Tirzepatide may be a more effective treatment option for managing blood sugar and weight in patients with type 2 diabetes.

All 3 eligible maintenance doses of tirzepatide (5, 10, and 15 mg once a week) were effective in increasing total cholesterol (TC), HDL-C, VLDL-C, triglyceride (TG), and waist circumference (WC) changes from baseline compared with control agents.

Tirzepatide may be considered as an effective treatment option for improving lipid profiles and waist circumference in patients with type 2 diabetes.

Only 5 mg once-weekly tirzepatide could induce significant alteration in LDL-C before sensitivity analysis.

Clinicians should note that the 5 mg dose of tirzepatide may be more effective for lowering LDL-C compared to higher doses.

Tirzepatide had superiority over placebo or other antidiabetic agents in controlling lipid and waist circumference levels.

Tirzepatide may be a preferred treatment option for improving lipid profiles and waist circumference in patients with type 2 diabetes.

GLP-1RA use in MUHO is associated with a lower risk of ischemic stroke (HR 0.921) compared to non-use.

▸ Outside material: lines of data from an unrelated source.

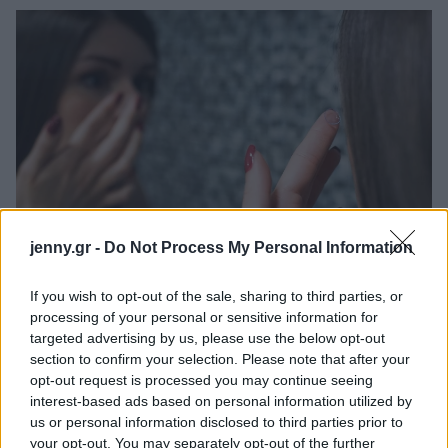
jenny.gr -
Do Not Process My Personal Information
If you wish to opt-out of the sale, sharing to third parties, or
Μην αποθαρρύνεσαι αν τα μάτια σου κλείνουν
processing of your personal or sensitive information for
targeted advertising by us, please use the below opt-out
μηχανικά στην αρχή! Με τον καιρό θα συνηθίσουν
section to confirm your selection. Please note that after your
τη διαδικασία και η τοποθέτηση θα γίνει ρουτίνα.
opt-out request is processed you may continue seeing
interest-based ads based on personal information utilized by
Τέλος κατά την αφαίρεση του φακού, τράβηξε λίγο
us or personal information disclosed to third parties prior to
your opt-out. You may separately opt-out of the further
το βλέφαρο με το ένα χέρι και αφού τον σπρώξεις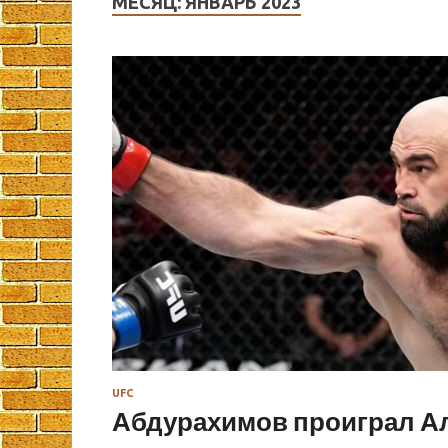
МЕСЯЦ:
ЯНВАРЬ 2023
UFC
Абдурахимов проиграл А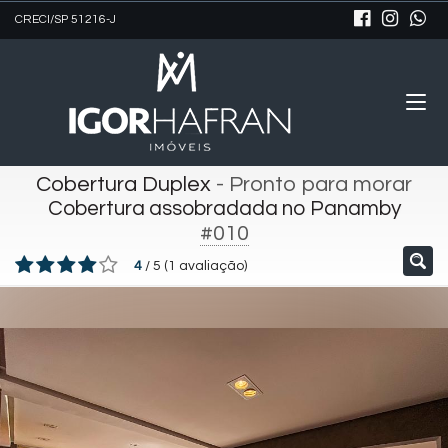
CRECI/SP 51216-J
Cobertura Duplex
- Pronto para morar
Cobertura assobradada no Panamby
#010
4
/
5
(
1
avaliação)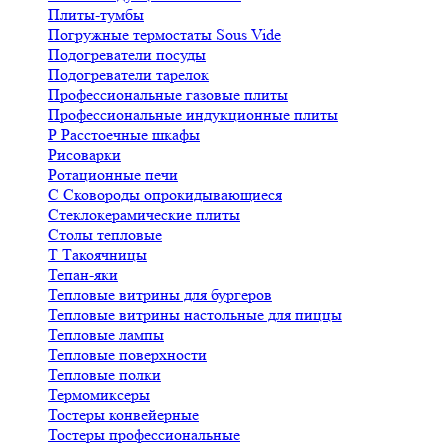
Плиты-тумбы
Погружные термостаты Sous Vide
Подогреватели посуды
Подогреватели тарелок
Профессиональные газовые плиты
Профессиональные индукционные плиты
Р
Расстоечные шкафы
Рисоварки
Ротационные печи
С
Сковороды опрокидывающиеся
Стеклокерамические плиты
Столы тепловые
Т
Такоячницы
Тепан-яки
Тепловые витрины для бургеров
Тепловые витрины настольные для пиццы
Тепловые лампы
Тепловые поверхности
Тепловые полки
Термомиксеры
Тостеры конвейерные
Тостеры профессиональные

GLP-1RAs may be beneficial for reducing ischemic stroke risk in MUHO patients.

Patients with metabolically healthy obesity (MHO) have a markedly lower risk of clinical events compared to those with metabolically unhealthy obesity (MUHO).

Understanding the risk differences can guide treatment decisions for obesity management.

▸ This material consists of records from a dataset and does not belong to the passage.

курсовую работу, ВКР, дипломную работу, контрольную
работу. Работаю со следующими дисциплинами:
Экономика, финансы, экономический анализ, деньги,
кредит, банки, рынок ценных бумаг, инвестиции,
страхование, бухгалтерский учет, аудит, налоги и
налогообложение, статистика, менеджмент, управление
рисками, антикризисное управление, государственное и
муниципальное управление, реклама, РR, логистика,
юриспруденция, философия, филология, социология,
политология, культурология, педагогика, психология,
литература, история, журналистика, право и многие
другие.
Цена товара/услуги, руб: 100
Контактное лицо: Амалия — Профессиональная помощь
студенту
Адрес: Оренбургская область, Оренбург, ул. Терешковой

Testosterone replacement therapy significantly decreased waist circumference from 88.6 ± 13.1 cm to 83.9 ± 12.9 cm (P < 0.01).

Practitioners can consider testosterone replacement therapy for reducing waist circumference in hypogonadal patients.

Testosterone replacement therapy resulted in a significant increase in lean body mass from 46,906 ± 8,876 gm to 50,083 ± 7,590 gm (P < 0.001).

Practitioners may use testosterone replacement therapy to enhance lean body mass in hypogonadal patients.

Semaglutide has a favorable safety profile across diverse patient populations and treatment durations.

Clinicians can consider semaglutide as a safe option for managing type 2 diabetes and obesity.

Remission rates for diabetes after bariatric surgery range between 40 and 80%.

Practitioners can expect a significant proportion of patients to achieve diabetes remission post-surgery.

Females tended to lose more weight (Mean = 9.75) than males (Mean = 8.41).

Practitioners may consider gender differences when designing weight-loss interventions.